For the reasons stated above, the Motions for Certification of Class (ECF No. 22), Approval of Settlement (ECF No. 34), and Unopposed Motion for Attorneys’ Fees, Service Awards, and Reimbursement of Expenses (ECF No. 36) are granted. The Court reserves continuing and exclusive jurisdiction over the parties to enforce the terms of the Settlement Agreement and this Order.

IT IS SO ORDERED. 
      
      . The Court adopts the capitalization of terms used in the Stipulation of Settlement and the definitions therein.
     
      
      . Kelly filed an amended complaint on August 17, 2011, adding a single paragraph to the factual allegations section in compliance with the terms of the Stipulation and Agreement.
     
      
      . The Settlement Agreement provides for an additional $300,000 if the claims, fees, costs, and expenses exceed the guaranteed $3,200,000. At the time of the hearing, however, the parties reported that based upon claims received during the claims period, the Settlement Fund contained sufficient funding and the additional contribution would not be required. Pursuant to the Settlement Agreement, any excess over payment of claims, fees and expenses, will be contributed to identified charitable or relief causes.
     
      
      . Specifically, Defendant is prohibited from stating that its Products
      (a) affect the body's energy management system; (b) create a field of energy; (c) stabilize the flow of energy in the body; (d) relax nerve cells; (e) cause the body to reach its maximum potential; (f) cause the body to reach its equilibrium; (g) provide relief from pain; (h) diagnose any disease; (i) treat any disease; or (j) prevent any disease.

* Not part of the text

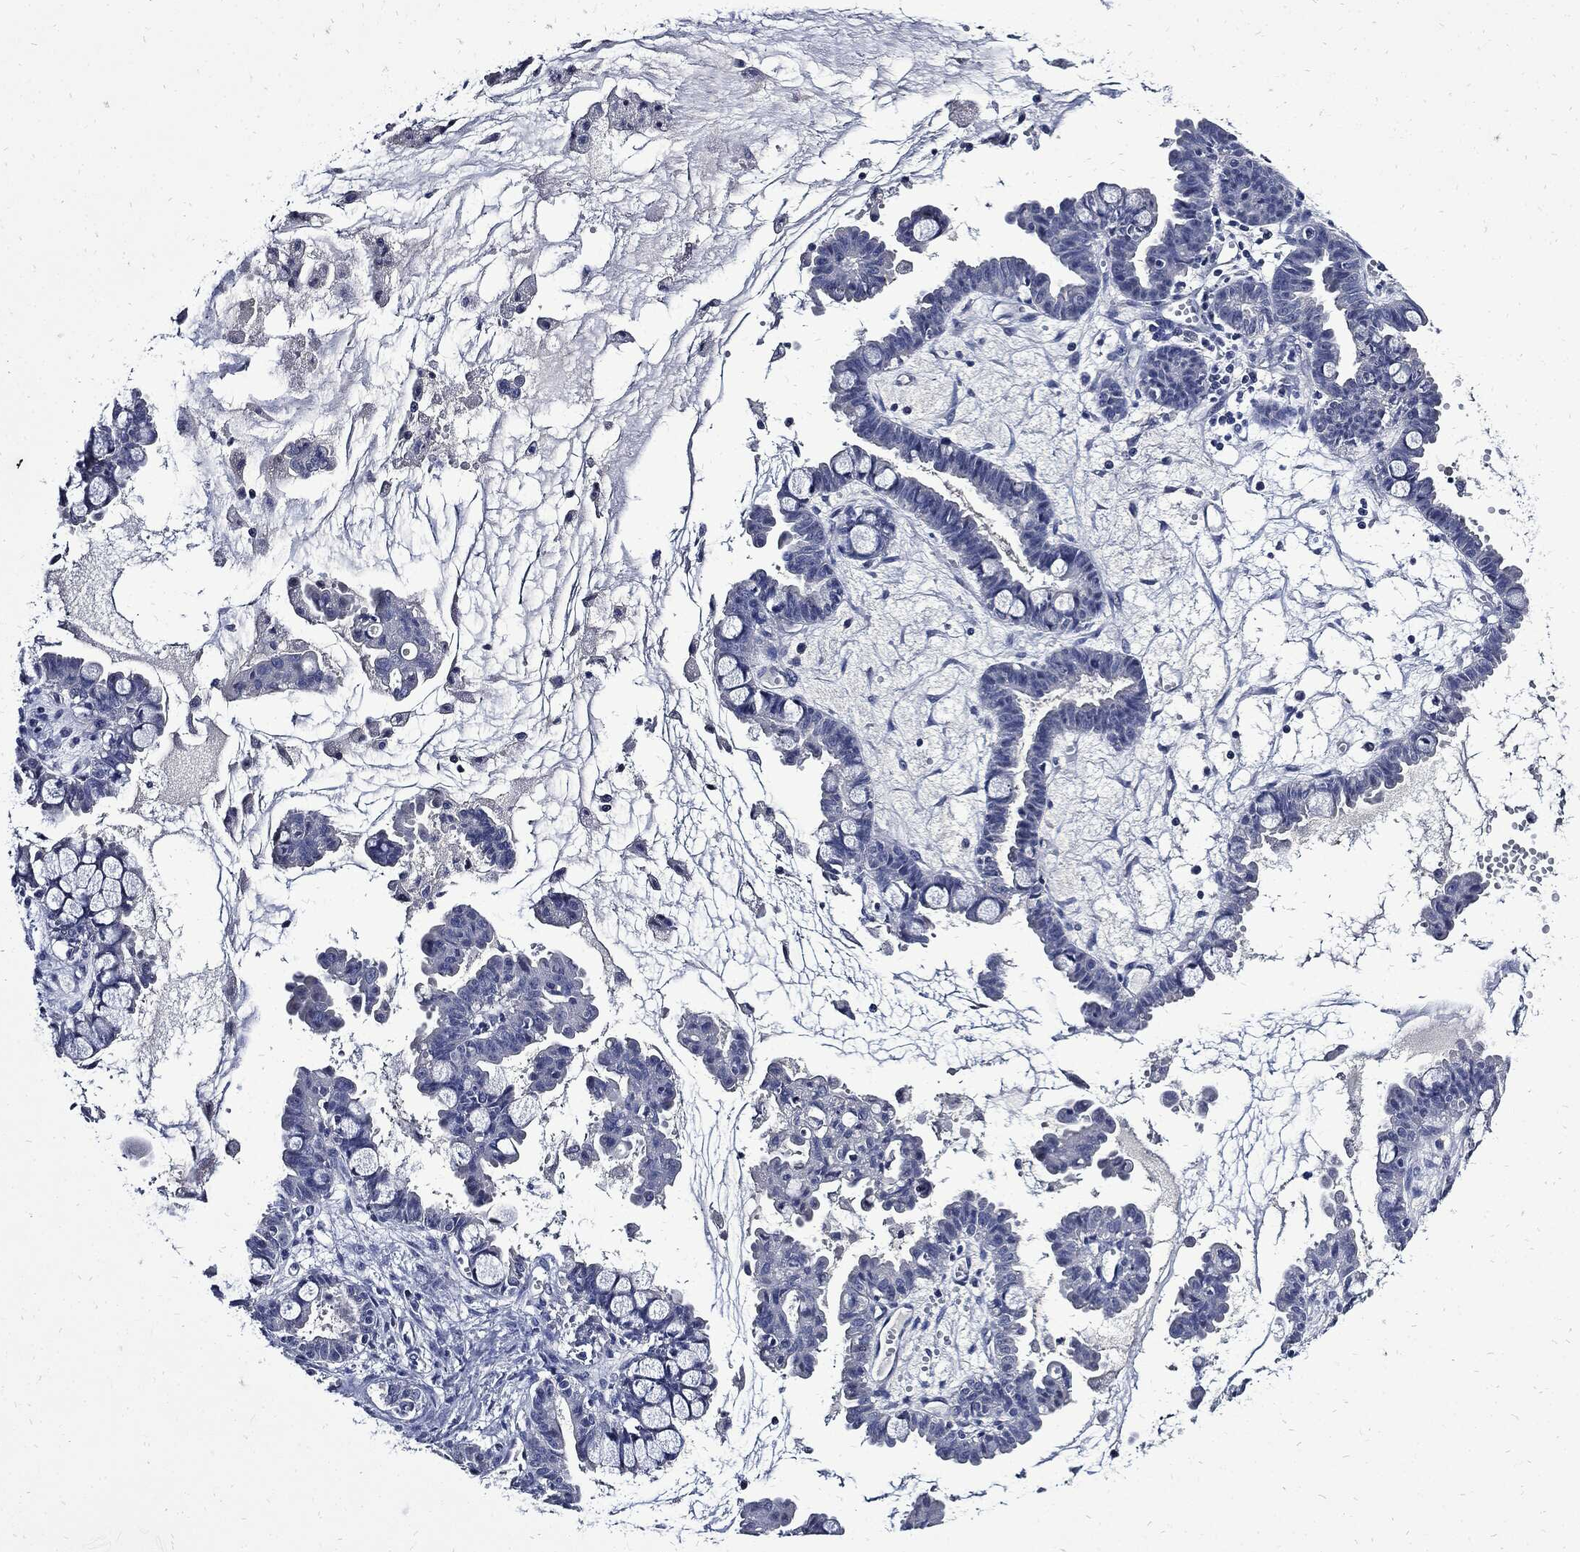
{"staining": {"intensity": "negative", "quantity": "none", "location": "none"}, "tissue": "ovarian cancer", "cell_type": "Tumor cells", "image_type": "cancer", "snomed": [{"axis": "morphology", "description": "Cystadenocarcinoma, mucinous, NOS"}, {"axis": "topography", "description": "Ovary"}], "caption": "An immunohistochemistry histopathology image of mucinous cystadenocarcinoma (ovarian) is shown. There is no staining in tumor cells of mucinous cystadenocarcinoma (ovarian).", "gene": "CPE", "patient": {"sex": "female", "age": 63}}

      Pl.'s Memo. Supp. Final Approval Settlement 4, ECF No. 40.
     
      
      . At hearing, counsel for Phiten advised there appear to have been as many as one million products sold.
     
      
      . The Court finds reasonable notice efforts did not require communication through websites and other retailers not controlled by Phiten.
     
      
      . The Court notes there was no claim of personal injury to any purchasers, and some significant number of purchasers did so as sports fans without regard to the representations of health benefits.
     
      
      . While no Class Member opted out of the Settlement Agreement, the record reflects that one Settlement Class Member, Robert Kohlhagen, filed a Motion for Leave to Intervene and Obtain Limited Discovery, which the Court denied initially and upon appeal. Following this denial, Mr. Kohlhagen refrained from appearing at the Final Hearing. Therefore, this Court does not consider Mr. Kohlhagen’s objection, as he failed to comply with the July 11 Order by failing to file a Notice of Intent to Object and further failing to appear at the Final Hearing.
     
      
      . The named Plaintiffs include Sean Kelly from the present litigation and four other plaintiffs from the following similar and related actions filed against Phiten in other jurisdictions'. John C. Barker v. Phiten USA Inc., No. BC457084 (Cal.Sup.Ct.); Rachel Rosen v. Phiten USA Inc., No. BC457153 (Cal.Sup.Ct); Adam Basloe v. Phiten USA, Inc., No. 2:11-cv-02842 (N.D.Cal.); and Sandra M. Klinger v. Phiten USA Inc., No. L-002695-11 (NJ.Super.Ct.Law Div.).